Not sure that is entirely fair. It implies that people who are going through a voluntary severance are not hard workers, and that people who go on Amazon or other e-commerce sites from their offices aren’t smart, innovative and highly engaged employees.

We live in a new world, where even people of excellence have employment issues, and where multitasking employees are able to order some Christmas presents while getting all of their work done.




Finally, I commented the other day that it doesn’t really matter how you define the word “recession” – it seems clear to me and a lot of consumers that no matter how you measure it, we’re in one.

Nice thought out response, Kevin. From everything that I've read a recession has an exact definition of 2 consecutive quarters of negative growth in GDP. Though things may "feel" like a recession technically, and by definition we are not in one until the 2 consecutive quarter mark is hit. Your response is kind of like holding a 12 oz. can of Coke in your hand and saying, "Don't care how you measure it. This is one cup of soda."

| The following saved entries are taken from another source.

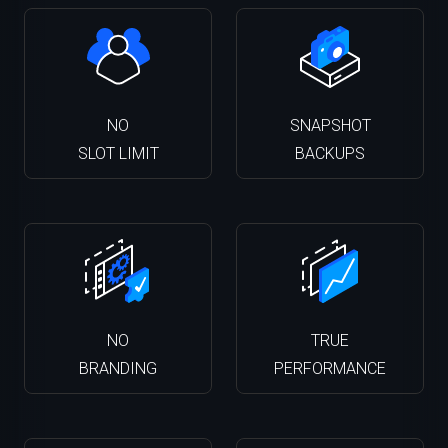
NO
SNAPSHOT
SLOT LIMIT
BACKUPS
NO
TRUE
BRANDING
PERFORMANCE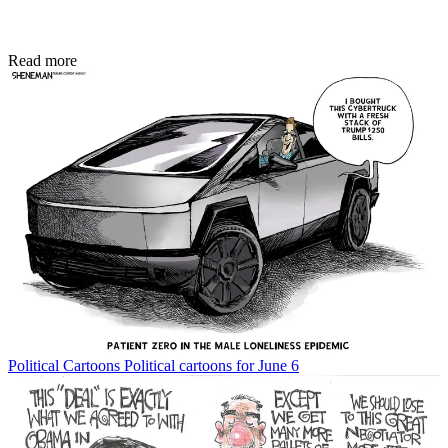
Read more
Political Cartoons
Political cartoons for June 6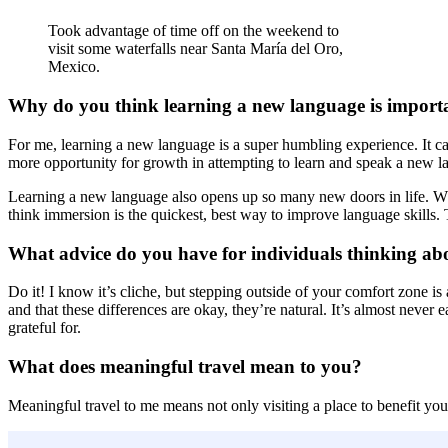
Took advantage of time off on the weekend to
visit some waterfalls near Santa María del Oro,
Mexico.
Why do you think learning a new language is import
For me, learning a new language is a super humbling experience. It can 
more opportunity for growth in attempting to learn and speak a new l
Learning a new language also opens up so many new doors in life. Whe
think immersion is the quickest, best way to improve language skills. T
What advice do you have for individuals thinking a
Do it! I know it’s cliche, but stepping outside of your comfort zone is 
and that these differences are okay, they’re natural. It’s almost neve
grateful for.
What does meaningful travel mean to you?
Meaningful travel to me means not only visiting a place to benefit your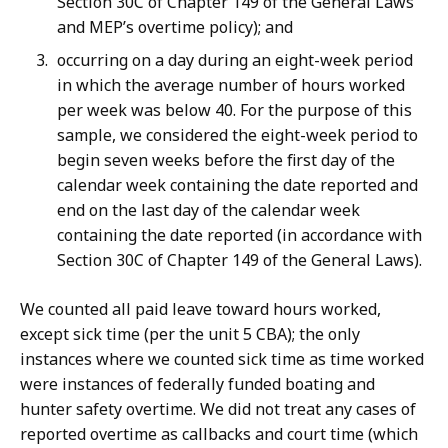
Section 30C of Chapter 149 of the General Laws
and MEP’s overtime policy); and
occurring on a day during an eight-week period
in which the average number of hours worked
per week was below 40. For the purpose of this
sample, we considered the eight-week period to
begin seven weeks before the first day of the
calendar week containing the date reported and
end on the last day of the calendar week
containing the date reported (in accordance with
Section 30C of Chapter 149 of the General Laws).
We counted all paid leave toward hours worked,
except sick time (per the unit 5 CBA); the only
instances where we counted sick time as time worked
were instances of federally funded boating and
hunter safety overtime. We did not treat any cases of
reported overtime as callbacks and court time (which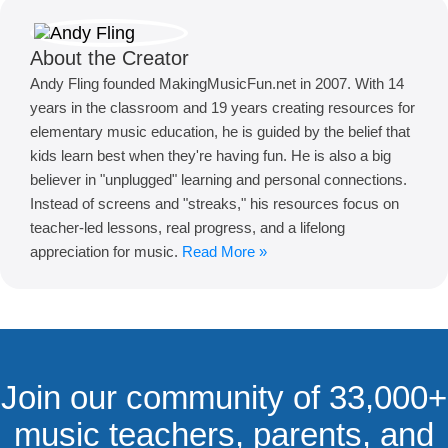
About the Creator
Andy Fling founded MakingMusicFun.net in 2007. With 14
years in the classroom and 19 years creating resources for
elementary music education, he is guided by the belief that
kids learn best when they're having fun. He is also a big
believer in "unplugged" learning and personal connections.
Instead of screens and "streaks," his resources focus on
teacher-led lessons, real progress, and a lifelong
appreciation for music.
Read More »
Join our community of 33,000+
music teachers, parents, and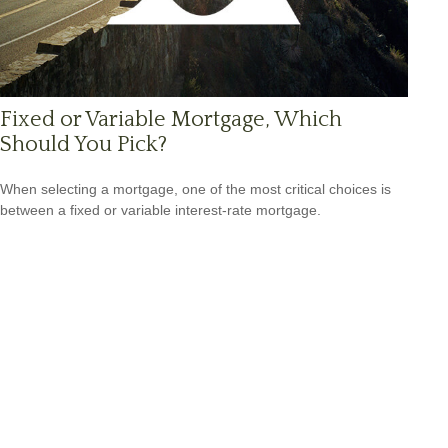
Fixed or Variable Mortgage, Which
Should You Pick?
When selecting a mortgage, one of the most critical choices is
between a fixed or variable interest-rate mortgage.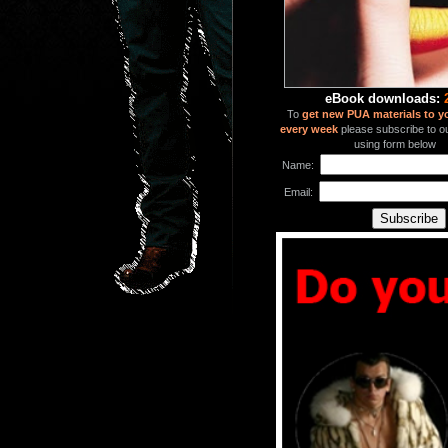
eBook downloads:
To
get new PUA materials to y
every week
please subscribe to our
using form below
Name:
Email: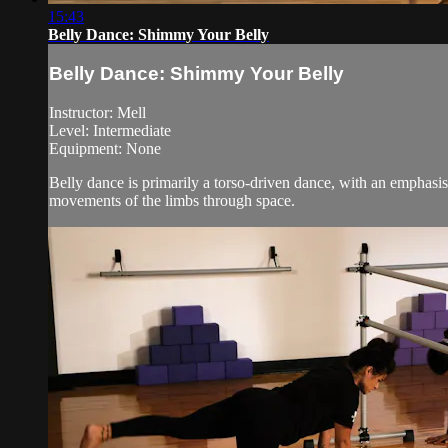
15:43
Belly Dance: Shimmy Your Belly
Belly Dance: Shimmy Your Belly
Instructor: Mell
Level: Intermediate
Equipment: None
Belly dance is primarily a torso-driven dance, with an emphasis 
movements of the limbs through space.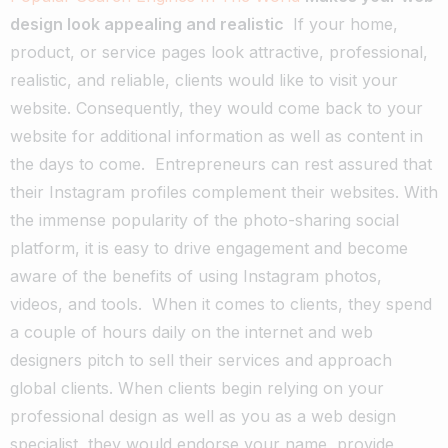
design look appealing and realistic
If your home,
product, or service pages look attractive, professional,
realistic, and reliable, clients would like to visit your
website. Consequently, they would come back to your
website for additional information as well as content in
the days to come.
Entrepreneurs can rest assured that
their Instagram profiles complement their websites. With
the immense popularity of the photo-sharing social
platform, it is easy to drive engagement and become
aware of the benefits of using Instagram photos,
videos, and tools.
When it comes to clients, they spend
a couple of hours daily on the internet and web
designers pitch to sell their services and approach
global clients. When clients begin relying on your
professional design as well as you as a web design
specialist, they would endorse your name, provide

Not only are you wrong, your blissful ignorance fuels consumer hysteria that the sky is falling.


Well, if I’m going to be ignorant, I’d just as soon be blissful about it. There’s nothing worse than a bitter, miserable ignoramus.

I’m flattered that you think I have the kind of juice that fuels consumer hysteria. But you are missing the point…if for no other reason that consumer hysteria doesn’t need much fueling these days. (Though I might argue with the word “hysteria,” which doesn’t seem accurate. There seems to be a lot of concern and worry, but not too much hysteria. Not yet, anyway.)

Consumers have realized that we’ve been in a recessionary environment for months, and it seems to me that while legislators and economists have debated technical definitions, they managed to ignore the real and serious problems that we face. And I wonder to what extent some retailers and manufacturers convinced themselves that this was just a temporary dip in the economy, instead of the more serious circumstance in which we find ourselves.